Cuando la expedición azulgrana emergió de su hotel de Sevilla para dirigirse al estadio, el primero que enfiló camino hacia el autocar fue Leo Messi. Generalmente el último de la fila, con el paso pausado a la vera de Luis Suárez, ayer decidió ponerse al frente, como un jefe de pelotón hacia un incierto destino, porque todo parece incierto desde Anfield. ¿Un mensaje de determinación ante los suyos? No funcionó. Frente a una cita reformulada como una prueba de carácter, el equipo azulgrana deja tras de sí los cristales rotos de la derrota. La vigorosa reacción de la segunda parte no compensó la frágil puesta en escena y en el aire queda el tufo de una flagrante crisis para acabar el curso.

Messi habló y actuó antes de esta final, pero ni estos gestos del primer espada espolearon a los azulgranas. La mancha se expande. Tras la caída épica de Liverpool, no llegó la esperada resurrección. El Barça volvió a ser abatido, volvió a caer en un pozo bastante oscuro. Y con la nueva decepción, el club, en sus distintas parcelas, entra en una etapa crítica que obligará a los gestores a intervenir, quizá de una forma más dolorosa de la que anticipaban.

Carencias a la vista

El Valencia descosió las costuras deportivas de la entidad azulgrana. De manera cruda, quedaron expuestas muchas carencias. Se gastan millones y millones y las posibilidades de salir adelante en las situaciones complejas se juegan siempre a la misma ficha, la del 10. La frivolidad de traer a Boateng, de dejar la plantilla sin un 9 competitivo, ejemplifican la cojera de la plantilla, a la vista de que el delantero titular se ha puesto anticipadamente la camiseta de su selección, y la miopía de la dirección deportiva.

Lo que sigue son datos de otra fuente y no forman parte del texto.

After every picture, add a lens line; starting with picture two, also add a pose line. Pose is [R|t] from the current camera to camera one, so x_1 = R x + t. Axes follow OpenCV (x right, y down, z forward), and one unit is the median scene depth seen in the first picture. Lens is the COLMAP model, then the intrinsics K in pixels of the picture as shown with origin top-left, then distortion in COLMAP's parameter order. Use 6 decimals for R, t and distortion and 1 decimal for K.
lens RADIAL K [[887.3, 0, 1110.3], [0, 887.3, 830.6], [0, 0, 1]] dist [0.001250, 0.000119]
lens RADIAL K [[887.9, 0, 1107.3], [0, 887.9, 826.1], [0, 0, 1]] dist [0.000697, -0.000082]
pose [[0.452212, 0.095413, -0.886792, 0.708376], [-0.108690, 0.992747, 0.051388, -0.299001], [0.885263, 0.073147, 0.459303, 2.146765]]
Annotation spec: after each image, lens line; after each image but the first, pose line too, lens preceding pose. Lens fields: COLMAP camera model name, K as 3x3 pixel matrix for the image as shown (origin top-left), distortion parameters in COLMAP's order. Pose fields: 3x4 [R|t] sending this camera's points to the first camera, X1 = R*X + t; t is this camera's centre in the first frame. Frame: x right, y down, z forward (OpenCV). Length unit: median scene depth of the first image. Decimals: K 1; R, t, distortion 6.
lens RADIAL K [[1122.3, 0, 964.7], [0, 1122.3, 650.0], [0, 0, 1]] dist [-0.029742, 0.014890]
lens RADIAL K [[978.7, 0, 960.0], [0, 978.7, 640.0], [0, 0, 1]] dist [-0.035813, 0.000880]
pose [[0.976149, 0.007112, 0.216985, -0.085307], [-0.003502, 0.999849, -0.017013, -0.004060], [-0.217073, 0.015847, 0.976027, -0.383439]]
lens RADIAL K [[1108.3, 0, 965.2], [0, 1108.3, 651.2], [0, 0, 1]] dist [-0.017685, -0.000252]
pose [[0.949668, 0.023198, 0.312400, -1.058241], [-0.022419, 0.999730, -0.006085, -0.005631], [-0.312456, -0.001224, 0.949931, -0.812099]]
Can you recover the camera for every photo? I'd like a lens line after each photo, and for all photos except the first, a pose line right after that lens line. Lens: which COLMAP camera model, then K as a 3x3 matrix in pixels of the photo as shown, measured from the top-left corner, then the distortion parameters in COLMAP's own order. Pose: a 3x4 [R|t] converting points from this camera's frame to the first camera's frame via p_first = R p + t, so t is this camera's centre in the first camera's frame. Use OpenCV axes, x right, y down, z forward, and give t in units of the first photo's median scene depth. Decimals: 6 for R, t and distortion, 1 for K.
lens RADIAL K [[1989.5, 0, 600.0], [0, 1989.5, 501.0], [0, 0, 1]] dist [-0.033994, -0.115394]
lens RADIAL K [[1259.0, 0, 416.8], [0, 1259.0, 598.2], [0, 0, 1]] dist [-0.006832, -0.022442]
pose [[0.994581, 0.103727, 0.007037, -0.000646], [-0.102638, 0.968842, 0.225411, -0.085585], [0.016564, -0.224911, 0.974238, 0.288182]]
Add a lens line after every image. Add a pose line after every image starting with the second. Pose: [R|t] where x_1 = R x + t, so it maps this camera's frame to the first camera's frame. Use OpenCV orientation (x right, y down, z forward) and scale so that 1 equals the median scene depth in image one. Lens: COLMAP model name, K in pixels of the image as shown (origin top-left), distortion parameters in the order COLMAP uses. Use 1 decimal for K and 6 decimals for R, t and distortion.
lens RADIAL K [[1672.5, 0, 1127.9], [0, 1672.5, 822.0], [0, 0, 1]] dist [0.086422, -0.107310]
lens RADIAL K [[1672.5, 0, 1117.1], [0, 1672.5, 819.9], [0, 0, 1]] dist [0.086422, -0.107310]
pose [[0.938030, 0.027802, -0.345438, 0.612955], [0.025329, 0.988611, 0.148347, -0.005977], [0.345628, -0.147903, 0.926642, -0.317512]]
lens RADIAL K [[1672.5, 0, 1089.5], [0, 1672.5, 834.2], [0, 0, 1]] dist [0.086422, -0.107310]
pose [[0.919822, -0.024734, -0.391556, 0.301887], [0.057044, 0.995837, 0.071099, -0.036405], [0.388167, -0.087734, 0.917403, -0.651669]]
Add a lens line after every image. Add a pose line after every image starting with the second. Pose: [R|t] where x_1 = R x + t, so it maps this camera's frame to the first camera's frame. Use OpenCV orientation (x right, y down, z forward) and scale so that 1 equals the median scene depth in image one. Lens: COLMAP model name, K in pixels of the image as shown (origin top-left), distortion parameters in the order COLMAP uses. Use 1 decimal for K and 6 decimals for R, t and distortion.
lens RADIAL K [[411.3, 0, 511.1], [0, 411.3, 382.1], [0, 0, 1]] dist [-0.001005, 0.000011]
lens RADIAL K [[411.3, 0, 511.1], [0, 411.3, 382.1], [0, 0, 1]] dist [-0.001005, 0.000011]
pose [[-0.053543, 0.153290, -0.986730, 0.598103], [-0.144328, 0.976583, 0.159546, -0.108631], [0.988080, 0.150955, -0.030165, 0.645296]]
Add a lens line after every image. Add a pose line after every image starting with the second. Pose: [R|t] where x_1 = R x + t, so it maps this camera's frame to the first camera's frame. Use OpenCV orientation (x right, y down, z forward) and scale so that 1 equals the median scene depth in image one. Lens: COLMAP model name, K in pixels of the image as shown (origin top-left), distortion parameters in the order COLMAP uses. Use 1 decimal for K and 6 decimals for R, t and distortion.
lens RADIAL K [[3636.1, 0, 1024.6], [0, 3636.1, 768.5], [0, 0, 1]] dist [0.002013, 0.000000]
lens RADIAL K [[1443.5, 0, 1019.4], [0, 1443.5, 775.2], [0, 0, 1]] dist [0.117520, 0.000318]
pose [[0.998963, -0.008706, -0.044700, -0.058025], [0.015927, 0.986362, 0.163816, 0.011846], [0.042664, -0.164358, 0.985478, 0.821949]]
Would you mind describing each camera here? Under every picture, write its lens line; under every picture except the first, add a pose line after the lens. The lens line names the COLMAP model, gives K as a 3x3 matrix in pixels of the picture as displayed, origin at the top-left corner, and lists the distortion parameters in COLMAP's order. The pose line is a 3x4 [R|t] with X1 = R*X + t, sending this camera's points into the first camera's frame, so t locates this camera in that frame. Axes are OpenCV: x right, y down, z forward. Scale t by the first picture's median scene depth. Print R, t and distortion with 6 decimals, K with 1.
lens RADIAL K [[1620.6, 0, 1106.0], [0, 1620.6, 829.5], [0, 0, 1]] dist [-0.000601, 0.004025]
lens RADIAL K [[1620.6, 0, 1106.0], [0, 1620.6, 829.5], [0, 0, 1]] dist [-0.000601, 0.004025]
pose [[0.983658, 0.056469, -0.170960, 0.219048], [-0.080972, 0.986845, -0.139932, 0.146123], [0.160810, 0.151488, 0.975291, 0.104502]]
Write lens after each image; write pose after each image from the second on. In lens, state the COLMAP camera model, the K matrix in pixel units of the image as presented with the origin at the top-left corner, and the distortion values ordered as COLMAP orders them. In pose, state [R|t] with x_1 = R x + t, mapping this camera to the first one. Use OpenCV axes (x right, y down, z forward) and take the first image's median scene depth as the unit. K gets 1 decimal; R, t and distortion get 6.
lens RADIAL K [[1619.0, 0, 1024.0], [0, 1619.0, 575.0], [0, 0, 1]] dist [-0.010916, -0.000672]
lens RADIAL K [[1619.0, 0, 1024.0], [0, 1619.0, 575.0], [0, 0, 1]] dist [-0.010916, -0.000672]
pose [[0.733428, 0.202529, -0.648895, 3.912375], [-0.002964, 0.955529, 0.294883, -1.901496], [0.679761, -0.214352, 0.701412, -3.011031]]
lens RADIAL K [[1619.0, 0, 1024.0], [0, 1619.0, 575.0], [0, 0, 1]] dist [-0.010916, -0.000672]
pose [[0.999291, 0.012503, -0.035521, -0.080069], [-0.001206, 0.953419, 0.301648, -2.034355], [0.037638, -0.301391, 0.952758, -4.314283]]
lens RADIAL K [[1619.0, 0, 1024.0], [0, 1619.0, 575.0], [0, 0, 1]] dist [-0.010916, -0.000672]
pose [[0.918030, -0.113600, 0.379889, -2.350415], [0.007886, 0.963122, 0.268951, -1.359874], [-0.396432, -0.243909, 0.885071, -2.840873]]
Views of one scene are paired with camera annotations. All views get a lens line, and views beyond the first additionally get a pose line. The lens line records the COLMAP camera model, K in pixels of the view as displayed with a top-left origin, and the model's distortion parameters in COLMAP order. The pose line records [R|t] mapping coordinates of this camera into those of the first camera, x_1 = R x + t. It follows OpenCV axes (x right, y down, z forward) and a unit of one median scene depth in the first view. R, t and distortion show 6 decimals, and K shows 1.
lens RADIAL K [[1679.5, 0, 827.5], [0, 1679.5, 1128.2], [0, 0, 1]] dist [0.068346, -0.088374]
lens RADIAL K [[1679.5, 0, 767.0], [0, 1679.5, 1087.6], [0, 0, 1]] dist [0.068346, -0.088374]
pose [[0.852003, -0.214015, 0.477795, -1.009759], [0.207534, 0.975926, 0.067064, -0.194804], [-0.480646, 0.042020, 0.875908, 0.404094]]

La junta debe convocarse a unas cuantas reuniones en los próximos días. Las cosas se han torcido en la recta final de temporada de una manera tan impensada como dramática. Ya no alivia la temporada catastrófica del Real Madrid. Y toca aclarar los contornos de su identidad. ¿Convienen obras mayores o menores? Se sabía que era un partido con más a perder que ganar. Y nadie se jugaba más que el entrenador, defendido a ultranza por la presidencia y el vestuario, ayer de nuevo tras el partido. Pero ya se sabe que en el entorno no existe tanto consenso. Falta ver el peso de esta opinión externa en su futuro.

Necesitaba Ernesto Valverde la victoria para legitimarse en el cargo a ojos de un buen número de aficionados. Quizá lo logró en una segunda mitad que habría hecho falta en Anfield. Quizá no, a la vista de un resultado descorazonador. No se creó a la conclusión el tono declarativo deprimente de Liverpool. Seguramente porque nada puede compararse a aquello. Sin embargo, a nadie escapa que en las oficinas barcelonistas aguarda un verano ajetreado. Que la camiseta a rombos no sea el único cambio de imagen del próximo curso.